I have written about this time and time again, anniversaries suck. The leading up is a whole other level of suckage I can’t even describe. My subconscious reeks havoc on me in so many ways and I live in a perpetual fog and state of exhaustion waiting for whatever flashback or anxiety/panic attack is planned or has ensued. I have learned to expect this and have given myself a whole lot leeway on the expectation front in terms of my to do list. Maribella’s birthday is no exception, and in some cases worse for me. Not a day goes by when I don’t think of her, but I have to keep a safe distance from it less her grief actually surfaces. No, I have not dealt with it. A mind can only do so much before it breaks, and that will be the thing that does it, and I can’t have that. So, bits come through here and there. Often, when I see a rainbow, I think of her. She usually tried to put as many colors together in an outfit as possible. We saw one this past Saturday while watching a Timbers game, I just stared, thinking of her. There is a point in the game where they sing You are My Sunshine towards the end, where tears flow freely from my eyes, because like so many parents, I used to sing that to her all the time. But for reals, she was like a sunshine, such a positive radiant soul. But then my mind stops itself in its tracks, usually disassociates a bit, then I get numbish. Yeah, suckage and numbish, I am in touch with Webster. Anyways. I just can’t go to the depths that are present when it comes to her. But leading up to our birthdays, hers June 21 and mine June 26, is hard. I remember when she was born looking forward to celebrating with her as she grew up. I always said she was my early birthday present. Yeah, you can imagine how I feel about my birthday now, add that to the list of bittersweet things in my life.

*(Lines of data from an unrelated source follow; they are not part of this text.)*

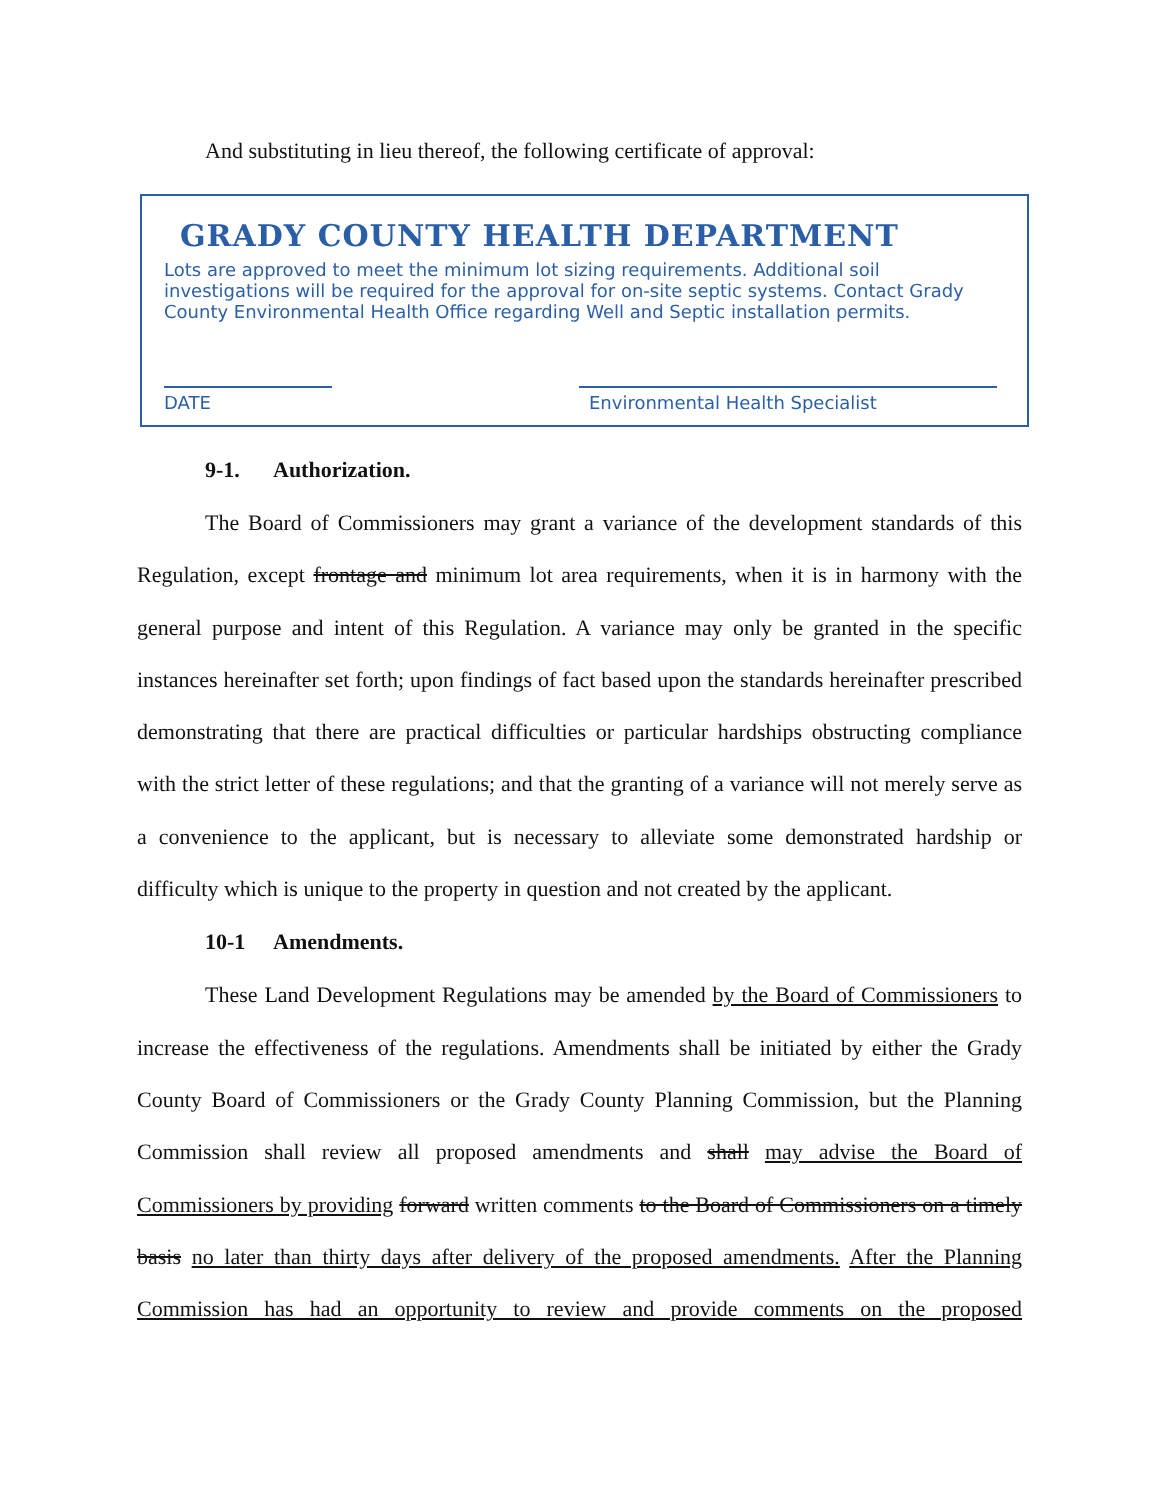And substituting in lieu thereof, the following certificate of approval:
GRADY COUNTY HEALTH DEPARTMENT
Lots are approved to meet the minimum lot sizing requirements. Additional soil investigations will be required for the approval for on-site septic systems. Contact Grady County Environmental Health Office regarding Well and Septic installation permits.
DATE Environmental Health Specialist
9-1. Authorization.
The Board of Commissioners may grant a variance of the development standards of this Regulation, except frontage and minimum lot area requirements, when it is in harmony with the general purpose and intent of this Regulation. A variance may only be granted in the specific instances hereinafter set forth; upon findings of fact based upon the standards hereinafter prescribed demonstrating that there are practical difficulties or particular hardships obstructing compliance with the strict letter of these regulations; and that the granting of a variance will not merely serve as a convenience to the applicant, but is necessary to alleviate some demonstrated hardship or difficulty which is unique to the property in question and not created by the applicant.
10-1 Amendments.
These Land Development Regulations may be amended by the Board of Commissioners to increase the effectiveness of the regulations. Amendments shall be initiated by either the Grady County Board of Commissioners or the Grady County Planning Commission, but the Planning Commission shall review all proposed amendments and shall may advise the Board of Commissioners by providing forward written comments to the Board of Commissioners on a timely basis no later than thirty days after delivery of the proposed amendments. After the Planning Commission has had an opportunity to review and provide comments on the proposed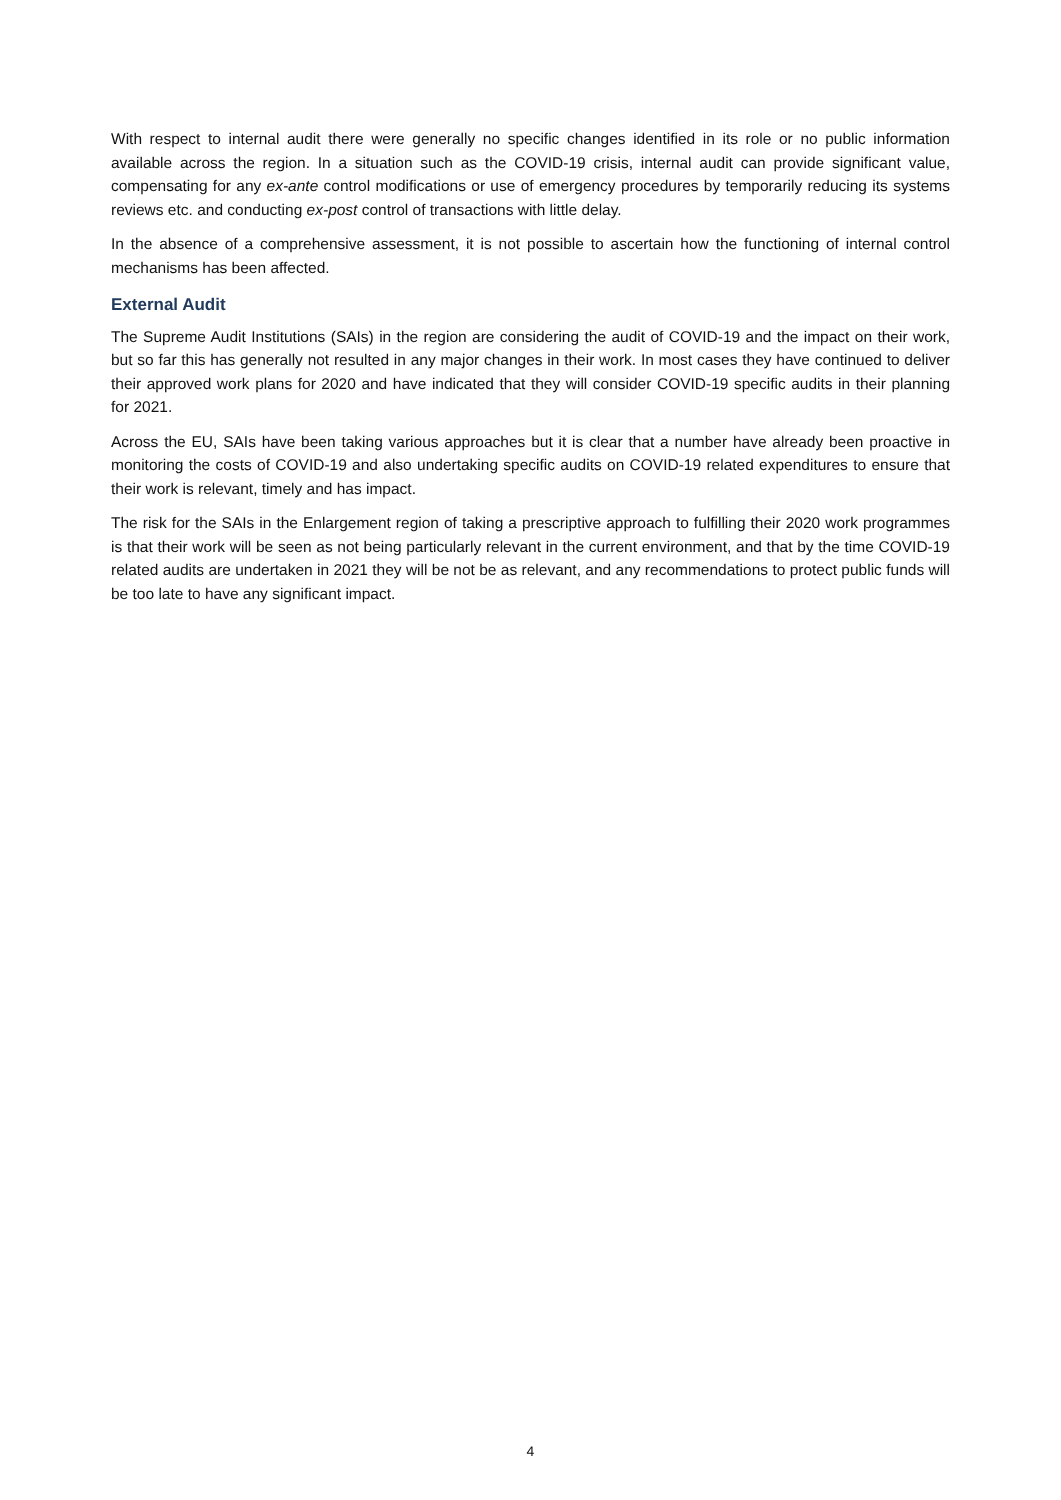With respect to internal audit there were generally no specific changes identified in its role or no public information available across the region. In a situation such as the COVID-19 crisis, internal audit can provide significant value, compensating for any ex-ante control modifications or use of emergency procedures by temporarily reducing its systems reviews etc. and conducting ex-post control of transactions with little delay.
In the absence of a comprehensive assessment, it is not possible to ascertain how the functioning of internal control mechanisms has been affected.
External Audit
The Supreme Audit Institutions (SAIs) in the region are considering the audit of COVID-19 and the impact on their work, but so far this has generally not resulted in any major changes in their work. In most cases they have continued to deliver their approved work plans for 2020 and have indicated that they will consider COVID-19 specific audits in their planning for 2021.
Across the EU, SAIs have been taking various approaches but it is clear that a number have already been proactive in monitoring the costs of COVID-19 and also undertaking specific audits on COVID-19 related expenditures to ensure that their work is relevant, timely and has impact.
The risk for the SAIs in the Enlargement region of taking a prescriptive approach to fulfilling their 2020 work programmes is that their work will be seen as not being particularly relevant in the current environment, and that by the time COVID-19 related audits are undertaken in 2021 they will be not be as relevant, and any recommendations to protect public funds will be too late to have any significant impact.
4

So, you can imagine my surprise this past weekend when at quite a few points, I had a content peacefulness that was filled with joy. I actually had tears in my eyes sometimes with the emotion around that. Not much gets lost on me as you have probably figured out. Also, that I hum at a different level of gratitude and appreciation for things. To have these moments so close to my girls birthday is nothing short of amazing. I can’t imagine it is ever going to be easy, but to know that it is possible to be able to see the color through the gray during this time, to actually have joyful moments, I cannot even begin to say what that does. It gives hope is what it does. It gives hope for a future less suckier. Yeah, another one for Webster.